**ЗАДАНИЕ A**
Перечислите имена, которые, по словам автора рецензии ниже, разбросаны по страницам книги «Цикада».

**ТЕКСТ**
Рец. на Леонтьев А. Пределы. – СПб.: Издательско-полиграфическая компания «КОСТА», 2017
Опубликовано в журнале Prosōdia, номер 8, 2018
Александр
Леонтьев – поэт вполне петербургский. Безупречный в следовании классической
традиции, он всецело обращён к мировой – но главным образом к русской –
культуре, что выражено многочисленными упоминаниями, намёками, аллюзиями,
цитатами. Постоянный диалог с предшественниками – особенность, с которой лучше
всего начинать разговор о Леонтьеве. В моей домашней библиотеке есть одна из
его ранних книг – «Цикада», изданная в 1996 году в Волгограде, где поэт,
коренной петербуржец, какое-то время жил, и уже в ней я вижу разбросанные по
страницам имена: Карамзин, Лермонтов, Пушкин, Боратынский, Григорьев,
Анненский, Кузмин… Вот на ком «поставлен слух»

**ЗАДАНИЕ B**
Из строк ниже возьмите отрезок от строки с «Aktuelle Zeit: Sa 8. Aug 2026, 05:51» до строки с «Mo 28. Jul 2025, 13:41» включительно и представьте его таблицей Markdown со столбцами «№» и «Текст строки», пропустив пустые.

[Записи набора данных]
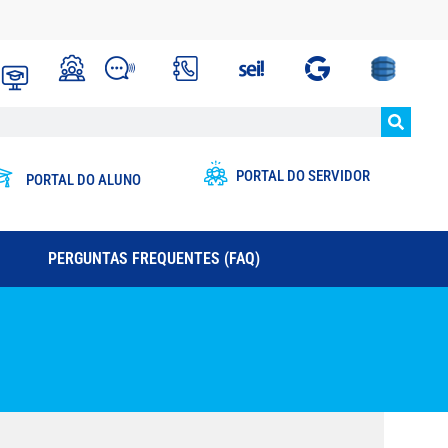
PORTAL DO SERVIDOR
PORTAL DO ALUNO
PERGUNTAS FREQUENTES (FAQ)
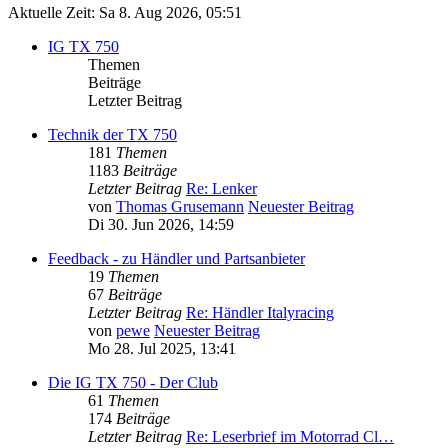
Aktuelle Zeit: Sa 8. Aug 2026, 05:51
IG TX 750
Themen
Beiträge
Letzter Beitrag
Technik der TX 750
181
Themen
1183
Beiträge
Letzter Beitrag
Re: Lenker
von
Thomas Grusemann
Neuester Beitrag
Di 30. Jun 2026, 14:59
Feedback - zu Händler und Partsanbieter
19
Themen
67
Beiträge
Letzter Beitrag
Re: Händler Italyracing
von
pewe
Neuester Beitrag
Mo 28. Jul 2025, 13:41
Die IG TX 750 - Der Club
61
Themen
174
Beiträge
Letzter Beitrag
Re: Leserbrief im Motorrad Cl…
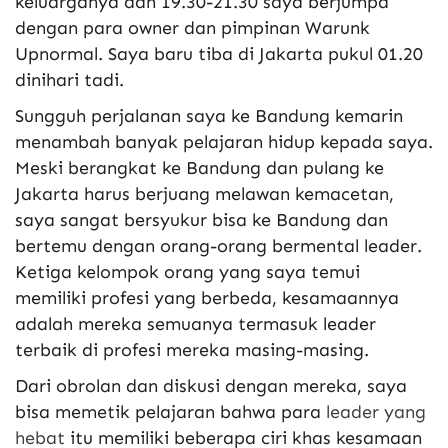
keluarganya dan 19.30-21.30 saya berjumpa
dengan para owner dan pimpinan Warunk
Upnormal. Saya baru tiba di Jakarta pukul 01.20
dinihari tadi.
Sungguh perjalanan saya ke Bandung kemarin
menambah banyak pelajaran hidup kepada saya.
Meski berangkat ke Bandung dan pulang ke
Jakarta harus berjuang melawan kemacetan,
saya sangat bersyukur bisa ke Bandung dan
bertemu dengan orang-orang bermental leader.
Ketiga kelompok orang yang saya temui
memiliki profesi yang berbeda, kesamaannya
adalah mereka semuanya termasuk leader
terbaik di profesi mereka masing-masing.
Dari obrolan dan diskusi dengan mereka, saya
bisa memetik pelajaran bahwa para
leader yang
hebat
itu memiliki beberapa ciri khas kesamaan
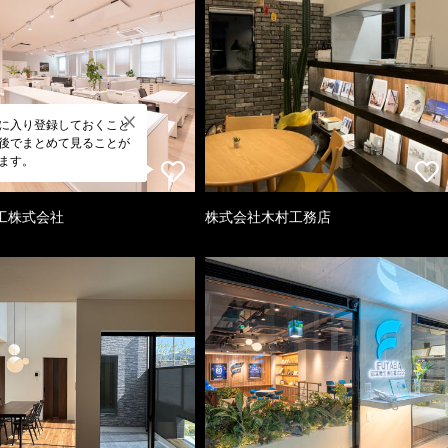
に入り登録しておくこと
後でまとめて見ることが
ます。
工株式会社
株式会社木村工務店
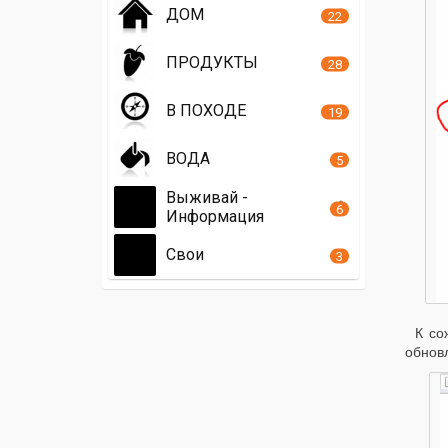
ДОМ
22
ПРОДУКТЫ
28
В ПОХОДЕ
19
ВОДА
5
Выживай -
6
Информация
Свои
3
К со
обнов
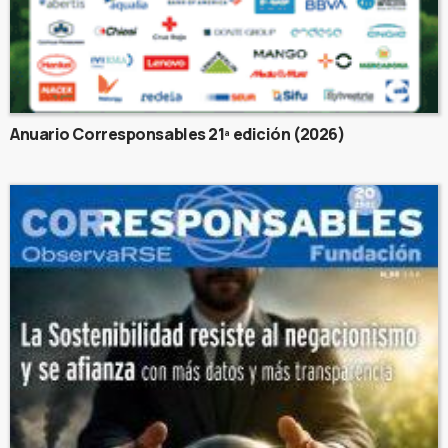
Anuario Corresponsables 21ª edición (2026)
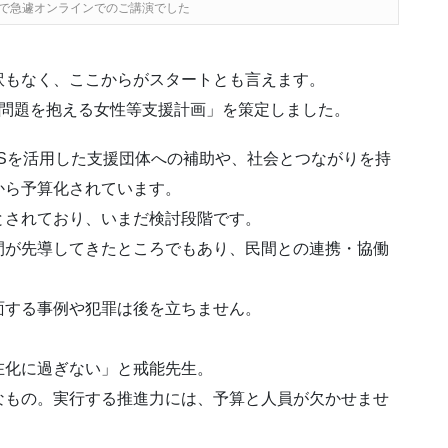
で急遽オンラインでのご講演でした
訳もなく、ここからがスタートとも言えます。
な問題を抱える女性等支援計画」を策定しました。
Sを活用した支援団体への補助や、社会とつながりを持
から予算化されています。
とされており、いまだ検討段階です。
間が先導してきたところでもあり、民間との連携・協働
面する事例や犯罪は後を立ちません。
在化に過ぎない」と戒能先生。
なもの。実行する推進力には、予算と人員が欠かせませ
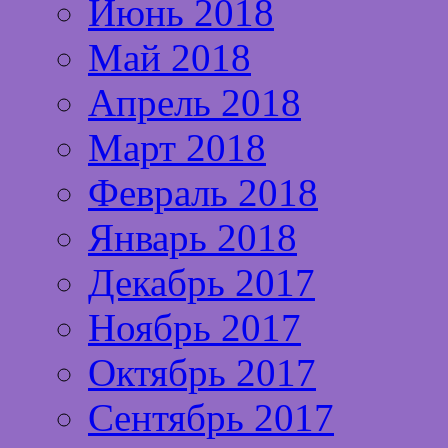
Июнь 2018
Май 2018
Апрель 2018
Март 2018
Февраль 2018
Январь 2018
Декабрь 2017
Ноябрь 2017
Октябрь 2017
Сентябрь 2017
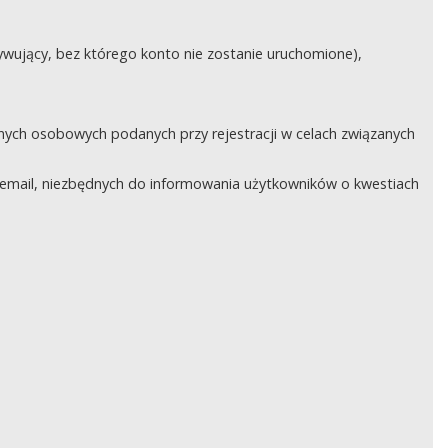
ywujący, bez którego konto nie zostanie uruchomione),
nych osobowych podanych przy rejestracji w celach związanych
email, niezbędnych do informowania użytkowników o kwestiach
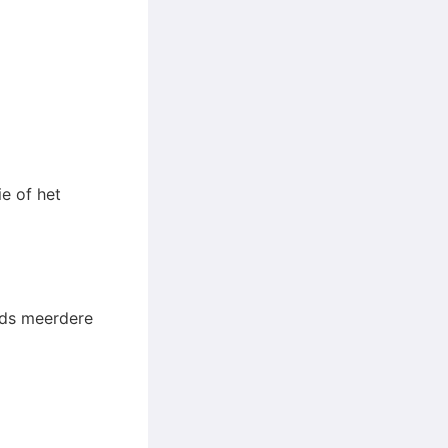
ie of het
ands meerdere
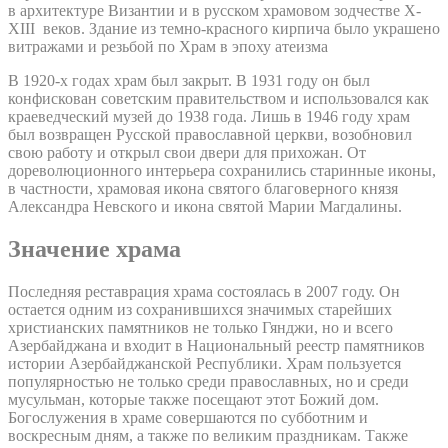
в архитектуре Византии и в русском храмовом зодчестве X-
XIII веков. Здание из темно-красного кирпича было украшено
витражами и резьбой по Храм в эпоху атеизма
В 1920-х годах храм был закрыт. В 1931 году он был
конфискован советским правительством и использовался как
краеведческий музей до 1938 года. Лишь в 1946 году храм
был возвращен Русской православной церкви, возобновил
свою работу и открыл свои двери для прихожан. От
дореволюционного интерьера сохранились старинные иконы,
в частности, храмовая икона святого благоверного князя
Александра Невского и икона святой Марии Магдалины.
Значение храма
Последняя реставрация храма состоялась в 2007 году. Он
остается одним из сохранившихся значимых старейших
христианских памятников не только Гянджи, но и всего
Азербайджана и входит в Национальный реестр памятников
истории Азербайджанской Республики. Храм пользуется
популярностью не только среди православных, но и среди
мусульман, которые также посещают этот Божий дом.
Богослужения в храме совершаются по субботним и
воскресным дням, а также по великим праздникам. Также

**РЕЗУЛЬТАТ A**
Карамзин, Лермонтов, Пушкин, Боратынский, Григорьев, Анненский, Кузмин.

**РЕЗУЛЬТАТ B**
| № | Текст строки |
|---|---|
| 1 | Aktuelle Zeit: Sa 8. Aug 2026, 05:51 |
| 2 | IG TX 750 |
| 3 | Themen |
| 4 | Beiträge |
| 5 | Letzter Beitrag |
| 6 | Technik der TX 750 |
| 7 | 181 |
| 8 | Themen |
| 9 | 1183 |
| 10 | Beiträge |
| 11 | Letzter Beitrag |
| 12 | Re: Lenker |
| 13 | von |
| 14 | Thomas Grusemann |
| 15 | Neuester Beitrag |
| 16 | Di 30. Jun 2026, 14:59 |
| 17 | Feedback - zu Händler und Partsanbieter |
| 18 | 19 |
| 19 | Themen |
| 20 | 67 |
| 21 | Beiträge |
| 22 | Letzter Beitrag |
| 23 | Re: Händler Italyracing |
| 24 | von |
| 25 | pewe |
| 26 | Neuester Beitrag |
| 27 | Mo 28. Jul 2025, 13:41 |